Wal-Mart's bad news also affected other retail stocks, with Target (Target, TGT.N), Home Depot (Home Depot, HD.N), Lowe's (LOW.N) and TJX Corp (TJX.N) down 3.6%, 2.7%, 3.1% and 4.3%, respectively, on July 26.
Meanwhile, the performance of another retail giant may bring more hints to the market. On July 28, local time, Amazon will announce its fiscal second quarter results. The U.S. media believes that Wal-Mart's lowered performance outlook does not bode well for Amazon, whose shares fell 5.23% on July 26.
In terms of revenue size, Amazon is good enough to compete with Walmart - both companies are expected to have revenues of more than $500 billion in fiscal 2023. However, Amazon, which started as an e-commerce company, has been stuck in a business bottleneck, and the company said in its first-quarter earnings report in April that it had built too much fulfillment center capacity in response to a surge in business during the outbreak, but that surge has begun to cool.
However, Barron's believes that the trend of continued growth in the proportion of e-commerce on U.S. soil is likely to be maintained. Wells Fargo analyst Ike Boruchow: "Looking ahead, e-commerce is driving supply chain investment, and one day, U.S. consumers could achieve a 50:50 ratio of e-commerce to offline shopping, just like Chinese consumers."
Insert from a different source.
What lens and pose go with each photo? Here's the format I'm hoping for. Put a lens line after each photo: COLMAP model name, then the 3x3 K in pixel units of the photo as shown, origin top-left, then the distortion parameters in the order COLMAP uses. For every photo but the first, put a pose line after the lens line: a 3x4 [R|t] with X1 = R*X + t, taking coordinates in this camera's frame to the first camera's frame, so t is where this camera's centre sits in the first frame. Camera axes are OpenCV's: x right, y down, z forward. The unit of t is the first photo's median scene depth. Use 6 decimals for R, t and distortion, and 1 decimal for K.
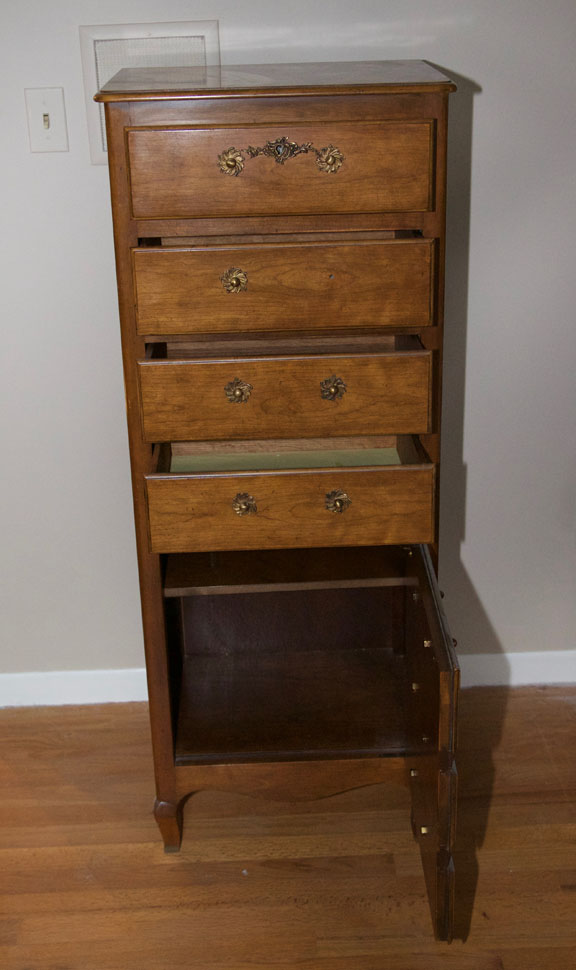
lens RADIAL K [[885.9, 0, 285.3], [0, 885.9, 525.8], [0, 0, 1]] dist [0.007342, 0.014513]
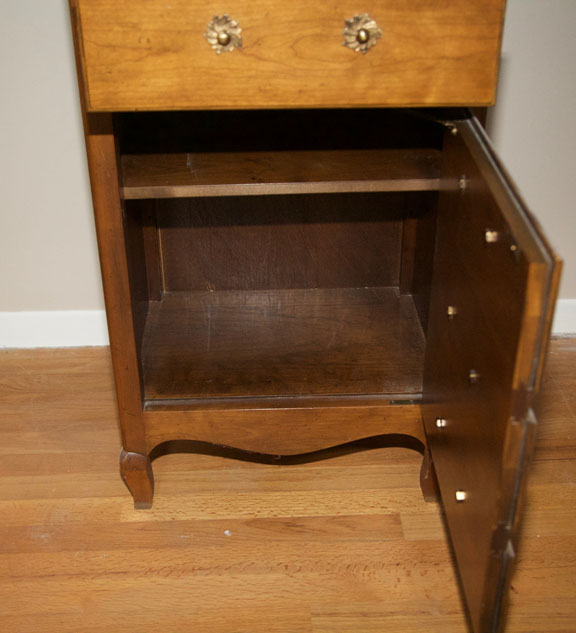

Walmart, for example, is continuing to increase its digital marketing spending. in fiscal 2022, Walmart's U.S. e-commerce net sales reached $47.8 billion, an 11 percent increase year-over-year. Barron's believes that a strong network of brick-and-mortar stores will be an asset to retailers after the epidemic, as offline stores can serve as distribution centers and curbside pickup points for online retail.
In addition, some analysts believe that the competition between online and offline is not the core of the problem, and that the essential problem facing the retail industry remains that consumers' limited disposable income will be spent more on essential consumer goods than on optional ones. Jefferies analyst Stephanie Wissink told Barron's that instead of calling the U.S. a recession, it is now in a "consumer goods recession.
John San Marco, portfolio manager of the Newberg Berman Next Generation Connect Consumer ETF, said: "Wal-Mart's public announcements confirm the extreme distress of low-income consumers that is beginning to plague the middle-income group. I suspect there will be other bad news besides Wal-Mart when the retail sector's fiscal second quarter passes."